* _Exercise text_:
Though not a human health risk, Tilapia Lake Virus as a highly contagious disease is spreading among farmed and wild tilapia that threats one of the world's most important fish for human consumption, Food and Agriculture Organization of the United Nations (FAO) warned.

According to a press release published by the FAO Representation in the Islamic Republic of Iran, The outbreak should be treated with concern and countries importing tilapias should take appropriate risk-management measures - intensifying diagnostics testing, enforcing health certificates, deploying quarantine measures and developing contingency plans - according to a Special Alert released today by FAO's Global Information and Early Warnings System.

Tilapia Lake Virus (TiLV) has now been confirmed in Colombia, Ecuador, Egypt, Israel and Thailand.

While the pathogen poses no public health concern, it can decimate infected populations. In 2015, world tilapia production, from both aquaculture and capture, amounted to 6.4 million tonnes, with an estimated value of USD 9.8 billion, and worldwide trade was valued at USD1.8 billion.

It is not currently known whether the disease can be transmitted via frozen tilapia products, but "it is likely that TiLV may have a wider distribution than is known today and its threat to tilapia farming at the global level is significant," GIEWS said in its alert.

* _The problem_: Print the part of the tilapia virus text that opens with the words containing "While the pathogen" and closes with "at USD1.8 billion.", copied exactly.

* _Supplied records_:
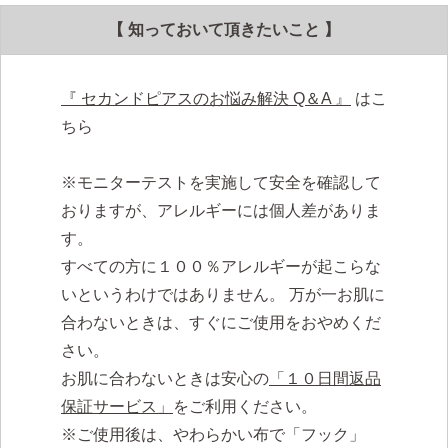
【 知っておいて頂きたいこと 】
『 セカンドピアスのお悩み解決 Q＆A 』
はこ
ちら
※モニターテストを実施して安全を確認して
おりますが、アレルギーには個人差がありま
す。
すべての方に１００％アレルギーが起こらな
いというわけではありません。 万が一お肌に
合わないときは、すぐにご使用をおやめくだ
さい。
お肌に合わないときは安心の
「１０日間返品
保証サービス」
をご利用ください。
※ご使用後は、やわらかい布で「フック」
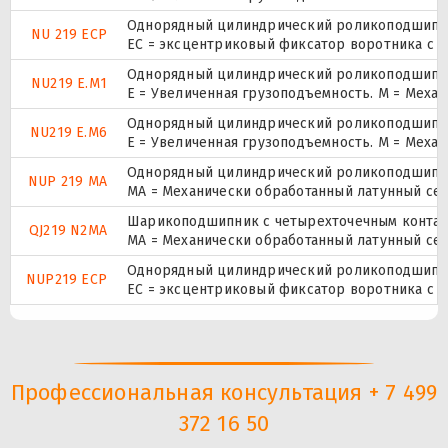
Однорядный цилиндрический роликоподшипник
NU 219 ECP
ЕС = эксцентриковый фиксатор воротника с 
Однорядный цилиндрический роликоподшипник
NU219 E.M1
E = Увеличенная грузоподъемность. М = Меха
Однорядный цилиндрический роликоподшипник
NU219 E.M6
E = Увеличенная грузоподъемность. М = Меха
Однорядный цилиндрический роликоподшипник.
NUP 219 MA
MA = Механически обработанный латунный се
Шарикоподшипник с четырехточечным контак
QJ219 N2MA
MA = Механически обработанный латунный се
Однорядный цилиндрический роликоподшипник.
NUP219 ECP
ЕС = эксцентриковый фиксатор воротника с 
Профессиональная консультация + 7 499
372 16 50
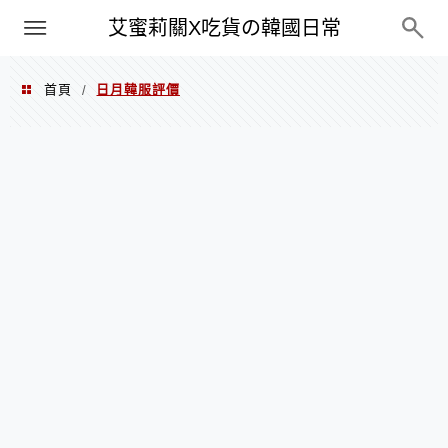
PXN
艾蜜莉關X吃貨の韓國日常
首頁
日月韓服評價
/
日月韓服評價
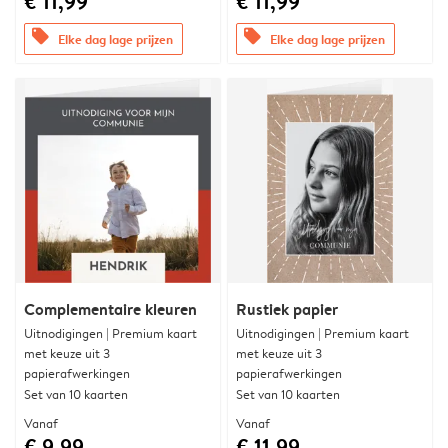
€ 11,99
€ 11,99
offers
offers
Elke dag lage prijzen
Elke dag lage prijzen
Complementaire kleuren
Rustiek papier
Uitnodigingen | Premium kaart
Uitnodigingen | Premium kaart
met keuze uit 3
met keuze uit 3
papierafwerkingen
papierafwerkingen
Set van 10 kaarten
Set van 10 kaarten
Vanaf
Vanaf
€ 9,99
€ 11,99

* _Result of the task_:
While the pathogen poses no public health concern, it can decimate infected populations. In 2015, world tilapia production, from both aquaculture and capture, amounted to 6.4 million tonnes, with an estimated value of USD 9.8 billion, and worldwide trade was valued at USD1.8 billion.